**Apply what you read**
1/ Copy the kinetic models passage word for word, from "Some other kinetic" up to and including "these two products.".
2/ Decide whether each statement agrees with the kinetic models passage, answering yes or no and quoting the words that decide it: (a) The Jess et al. scheme includes 11 reactions and 11 species. (b) Corella et al. gave a chemical formula for primary and secondary tar. (c) Zou et al. assumed two reactions for primary decomposition.
3/ In the kinetic models passage, turn the paragraph beginning "In the case of oil pyrolysis" into a short list that keeps its main facts.

**Selected text**
• • •

Some other kinetic models have been proposed in the literature with an even smaller number of species and reactions. The kinetic scheme of Jess et al. [44], taken after also by Umeki et al. [45], was used to simulate steam gasification of woody biomass and includes 11 reactions and 11 species. According to this mechanism, biomass decomposes to char, syngas, and tar, the latter being constituted by a mixture of acetol, toluene, and naphthalene. Corella et al. [46], in their model for a fluidized bed biomass gasifier, adopted a kinetic model of 12 reactions and 9 species. They assumed that a first step of devolatilization generates primary tar whose further thermal degradation generates secondary tar. They did not specify a chemical formula for these two products.

In the case of oil pyrolysis, Maki et al. [47] considered primary cracking reactions to occur instantly with tar formation and identified two kinds of tar: an aliphatic tar (C10) and an aromatic tar (mostly benzene and naphthalene). The aliphatic tar decomposes to produce hydrocarbon gases and aromatic tar. Aromatic tar then forms benzene and eventually coke. On this basis they considered 11 species and 9 reactions. Zou et al. [48] followed an even simpler approach to model oil pyrolysis: they assumed one reaction for primary decomposition and two reactions for coke formation from intermediate products, namely ethylene and aromatics. Jackson et al. [49] proposed a lumped kinetic model for n-hexadecane pyrolysis consisting of five first-order reactions.

• • •

**Information shown**

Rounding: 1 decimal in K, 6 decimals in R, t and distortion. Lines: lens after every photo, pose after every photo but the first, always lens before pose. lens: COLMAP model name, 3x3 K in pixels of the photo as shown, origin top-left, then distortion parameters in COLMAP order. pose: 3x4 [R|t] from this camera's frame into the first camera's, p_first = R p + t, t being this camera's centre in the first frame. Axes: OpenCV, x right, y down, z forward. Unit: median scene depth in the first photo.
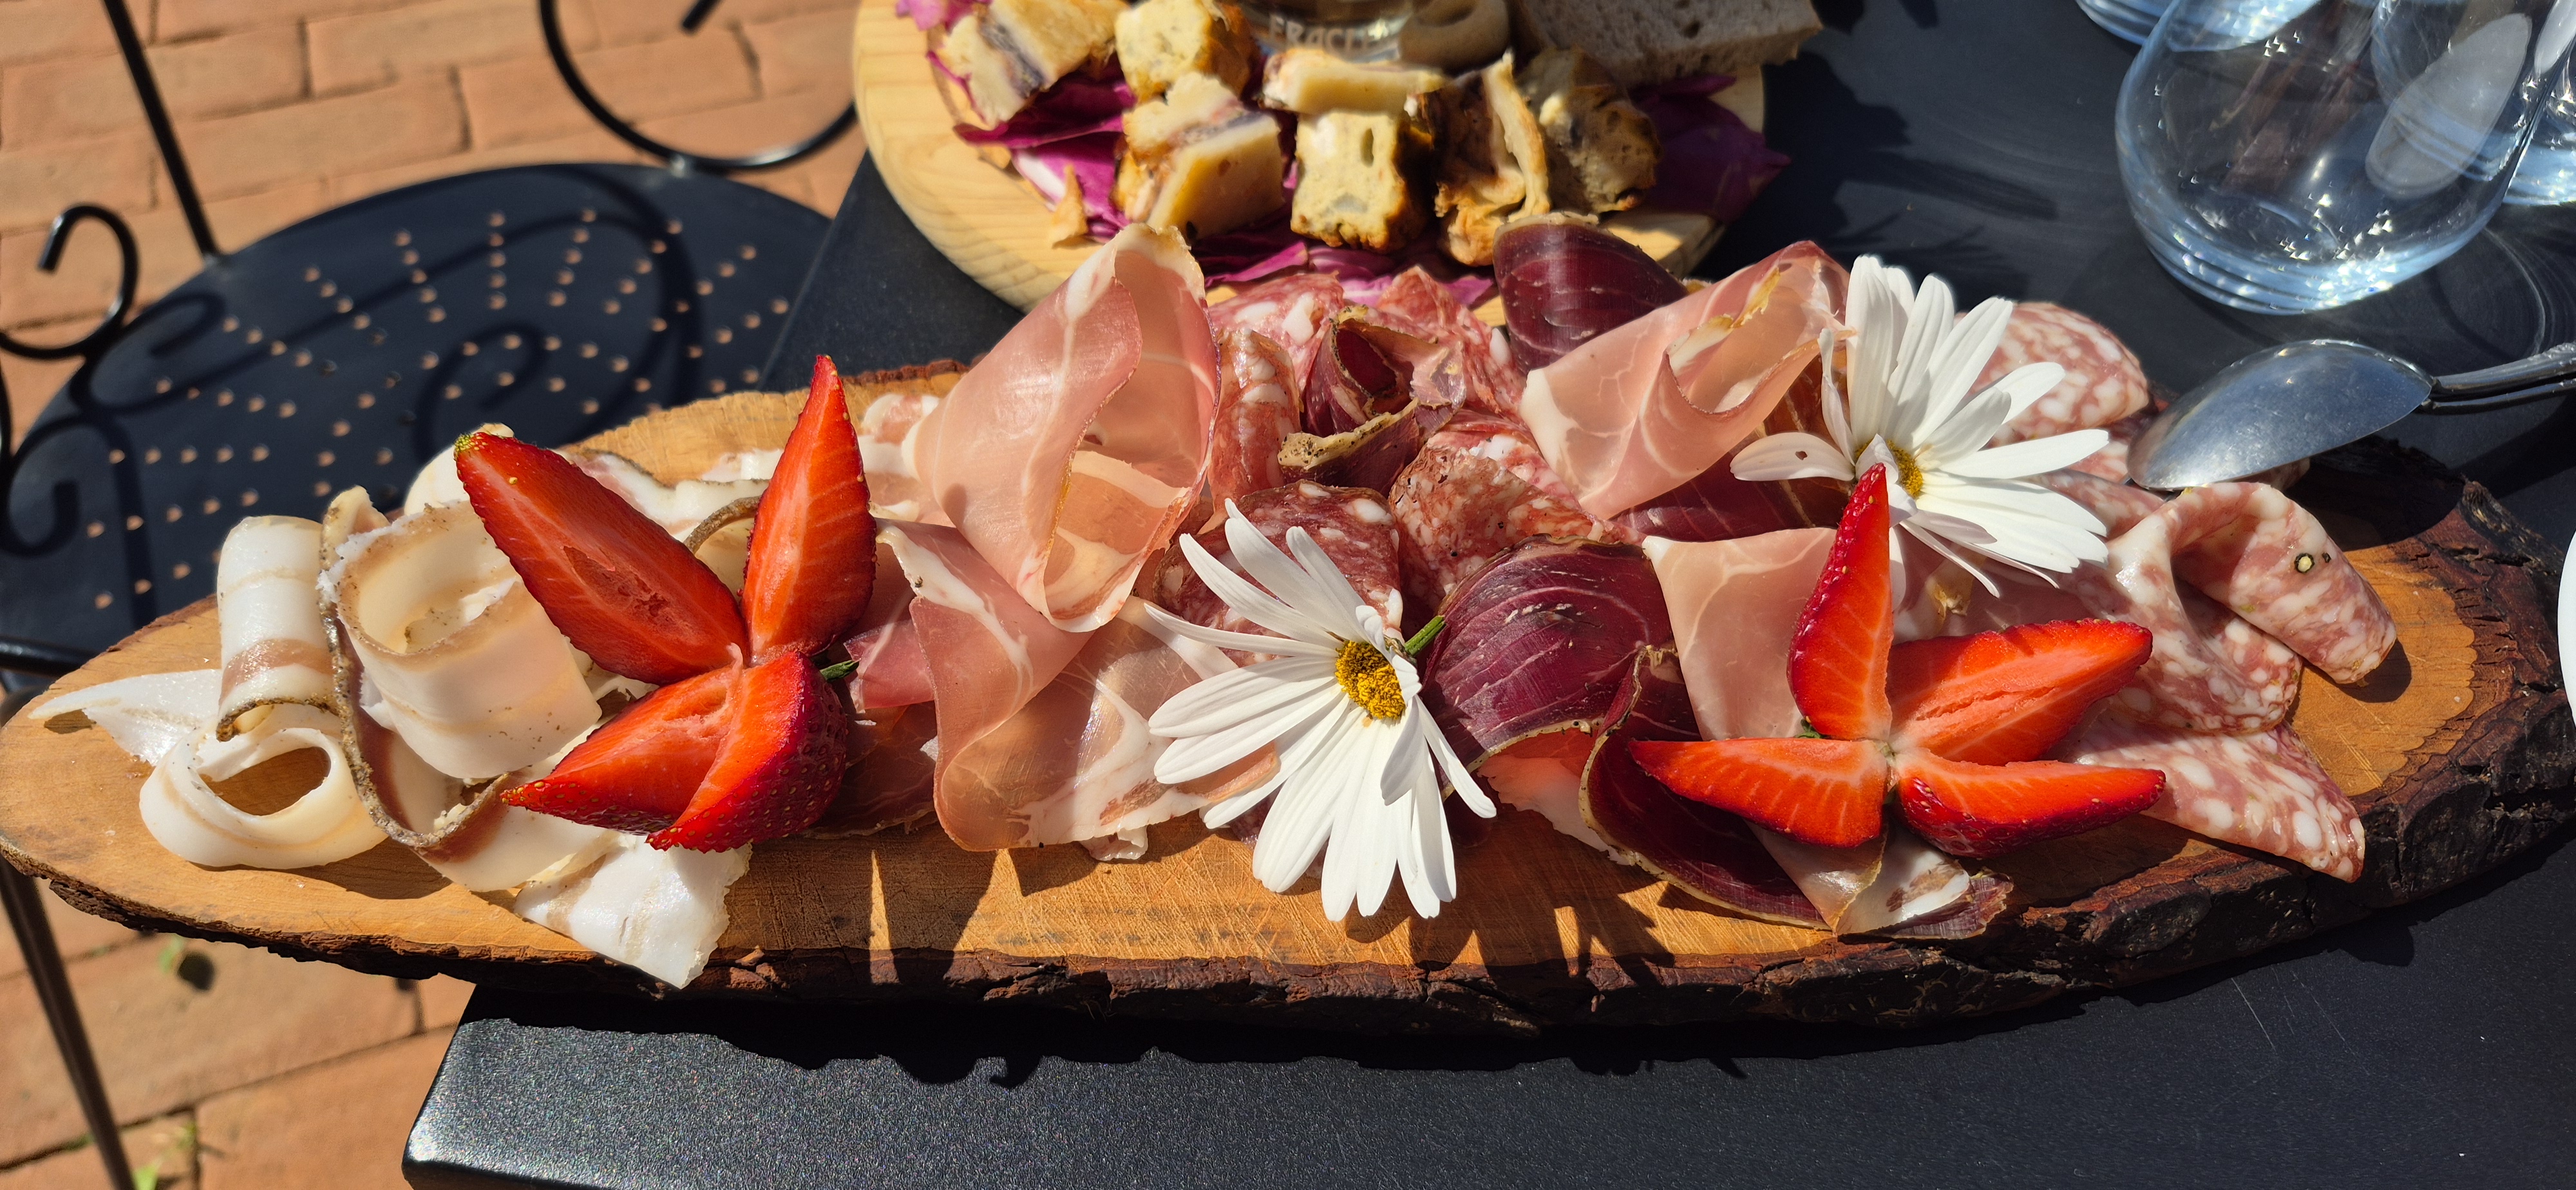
lens RADIAL K [[1821.2, 0, 1280.4], [0, 1821.2, 618.5], [0, 0, 1]] dist [0.094357, -0.149232]
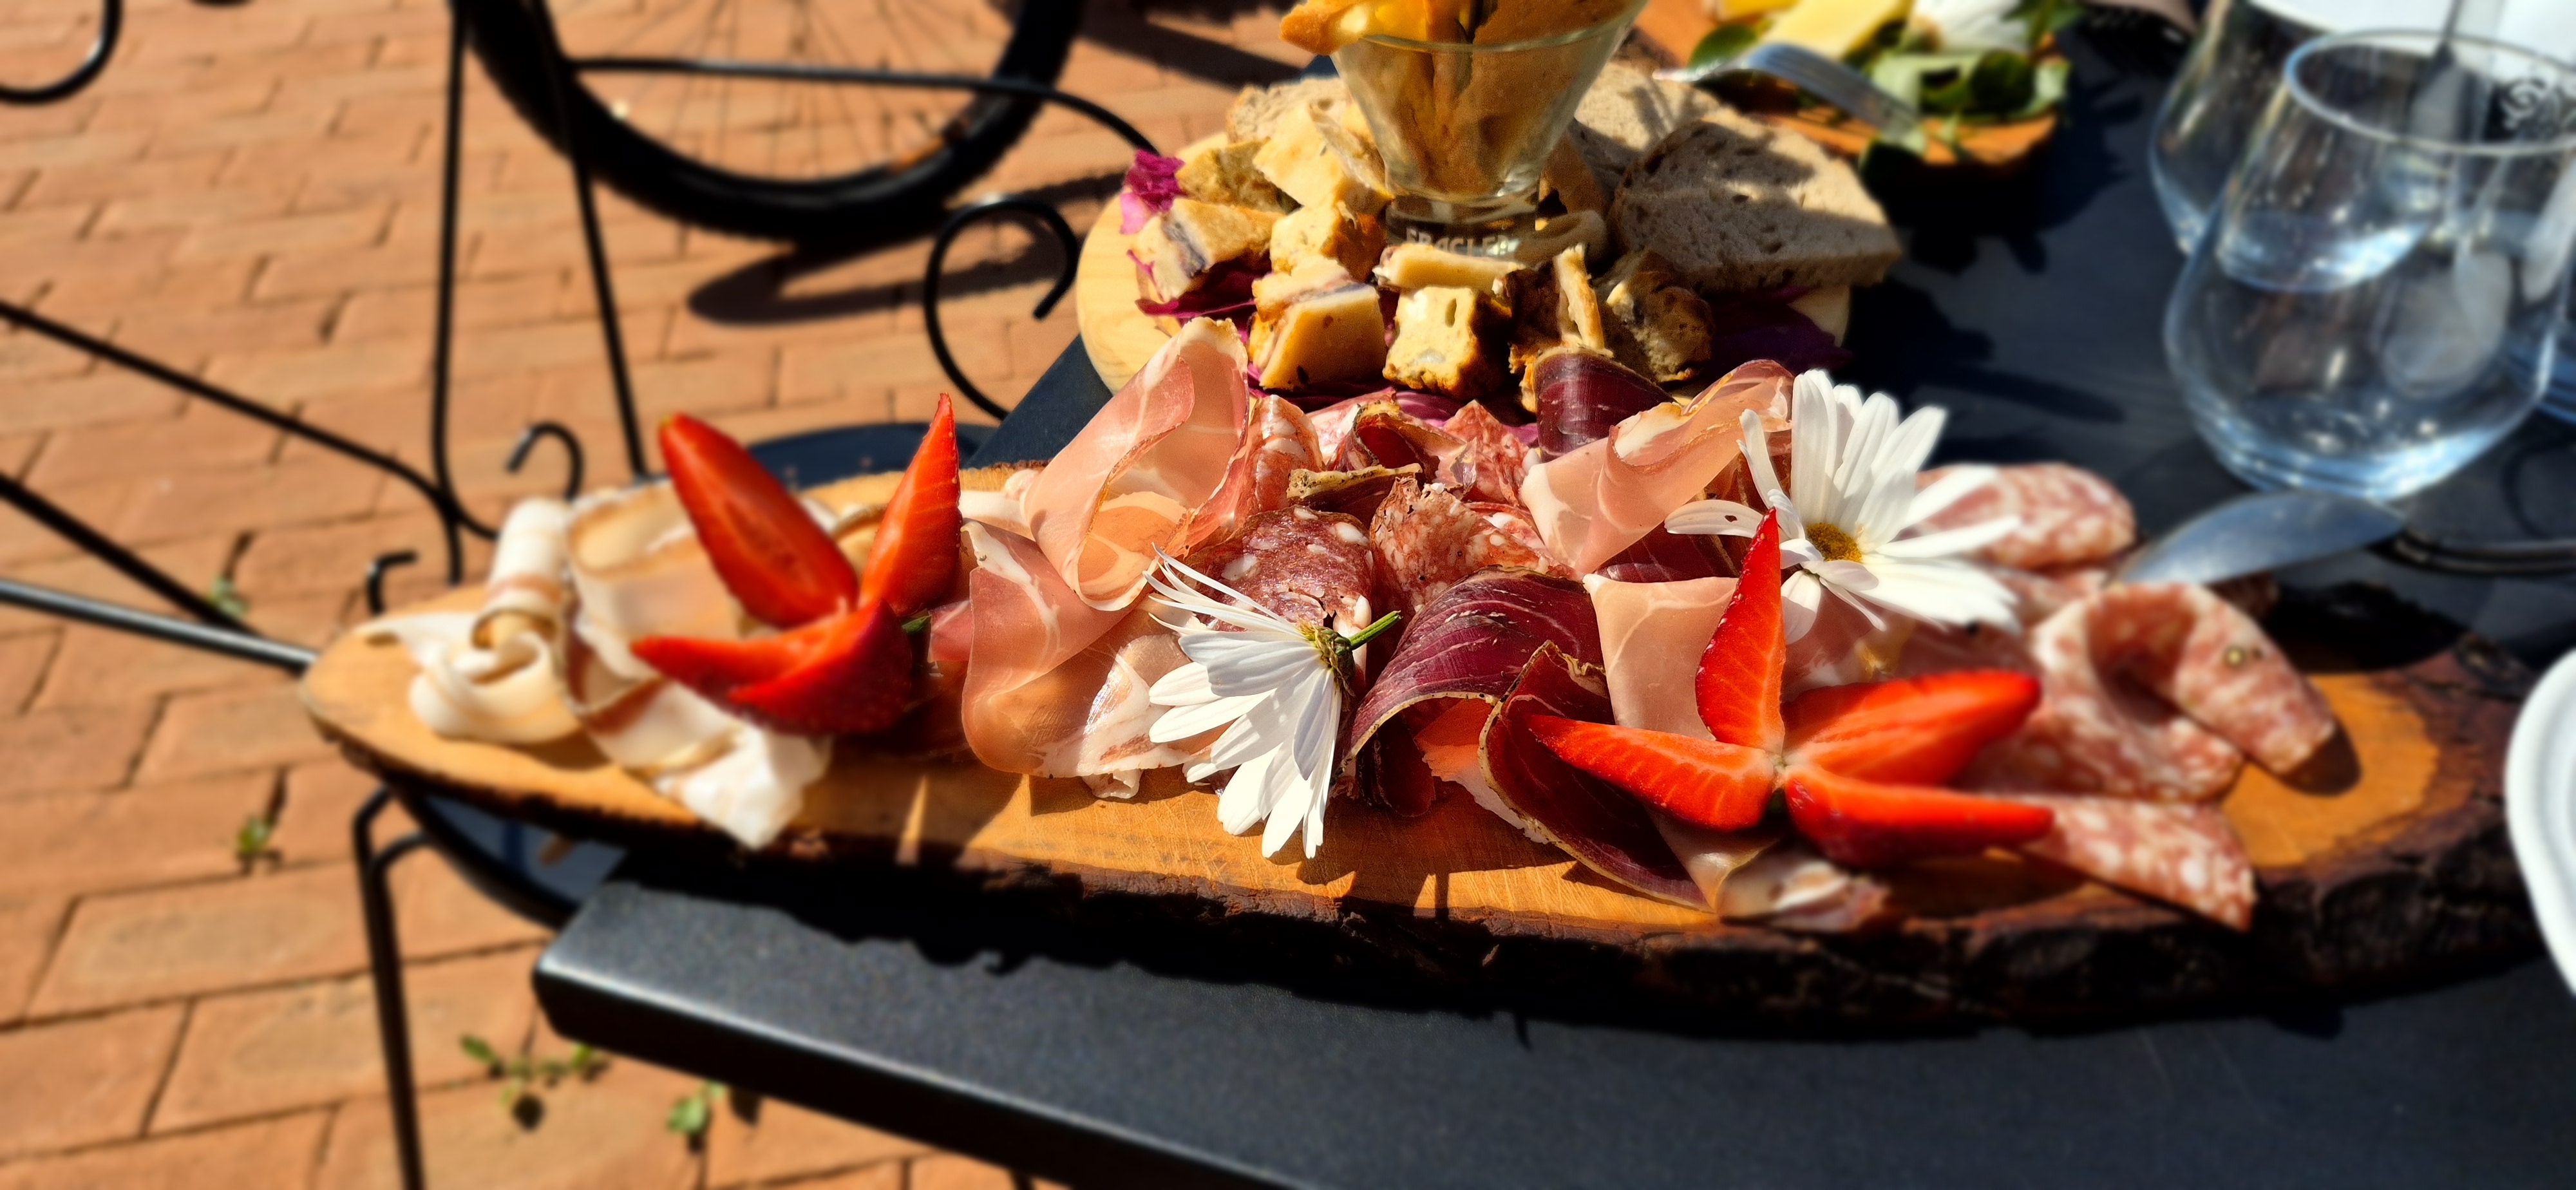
lens RADIAL K [[1816.8, 0, 1280.1], [0, 1816.8, 611.0], [0, 0, 1]] dist [0.102730, -0.152723]
pose [[0.974254, 0.059509, -0.217459, 0.265073], [-0.105128, 0.973168, -0.204675, 0.239115], [0.199444, 0.222266, 0.954369, -0.150487]]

• • •

**Numbered responses**
1/
Some other kinetic models have been proposed in the literature with an even smaller number of species and reactions. The kinetic scheme of Jess et al. [44], taken after also by Umeki et al. [45], was used to simulate steam gasification of woody biomass and includes 11 reactions and 11 species. According to this mechanism, biomass decomposes to char, syngas, and tar, the latter being constituted by a mixture of acetol, toluene, and naphthalene. Corella et al. [46], in their model for a fluidized bed biomass gasifier, adopted a kinetic model of 12 reactions and 9 species. They assumed that a first step of devolatilization generates primary tar whose further thermal degradation generates secondary tar. They did not specify a chemical formula for these two products.

2/
(a) Yes: "includes 11 reactions and 11 species"
(b) No: "They did not specify a chemical formula for these two products."
(c) No: "they assumed one reaction for primary decomposition"

3/
- Maki et al. [47], oil pyrolysis:
  - Primary cracking reactions occur instantly and form tar.
  - There are two tars: aliphatic (C10) and aromatic (mostly benzene and naphthalene).
  - Aliphatic tar breaks down into hydrocarbon gases and aromatic tar.
  - Aromatic tar forms benzene and eventually coke.
  - The model has 11 species and 9 reactions.
- Zou et al. [48], oil pyrolysis, a simpler approach:
  - One reaction for primary decomposition.
  - Two reactions for coke formation from the intermediates ethylene and aromatics.
- Jackson et al. [49]: a lumped kinetic model for n-hexadecane pyrolysis with five first-order reactions.